YOUR OBJECTIVE. Look in the material below for the line with "Hair & Beauty" and the line with "Public Services", then set down exactly those two lines and all lines between, nothing more.

◆ ◆ ◆ ◆

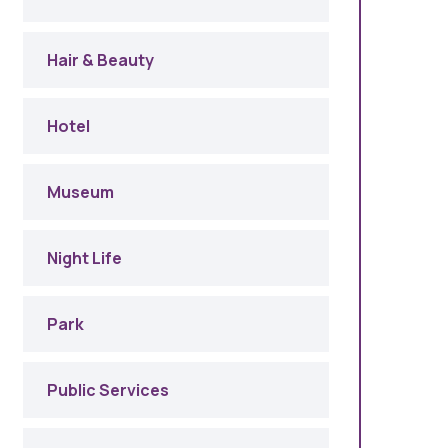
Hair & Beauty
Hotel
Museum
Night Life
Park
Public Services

◆ ◆ ◆ ◆

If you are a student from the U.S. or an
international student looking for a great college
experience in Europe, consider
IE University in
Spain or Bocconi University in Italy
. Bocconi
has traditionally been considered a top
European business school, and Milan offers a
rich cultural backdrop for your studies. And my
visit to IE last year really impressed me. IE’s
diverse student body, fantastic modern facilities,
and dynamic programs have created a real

◆ ◆ ◆ ◆

REPLY.
Hair & Beauty
Hotel
Museum
Night Life
Park
Public Services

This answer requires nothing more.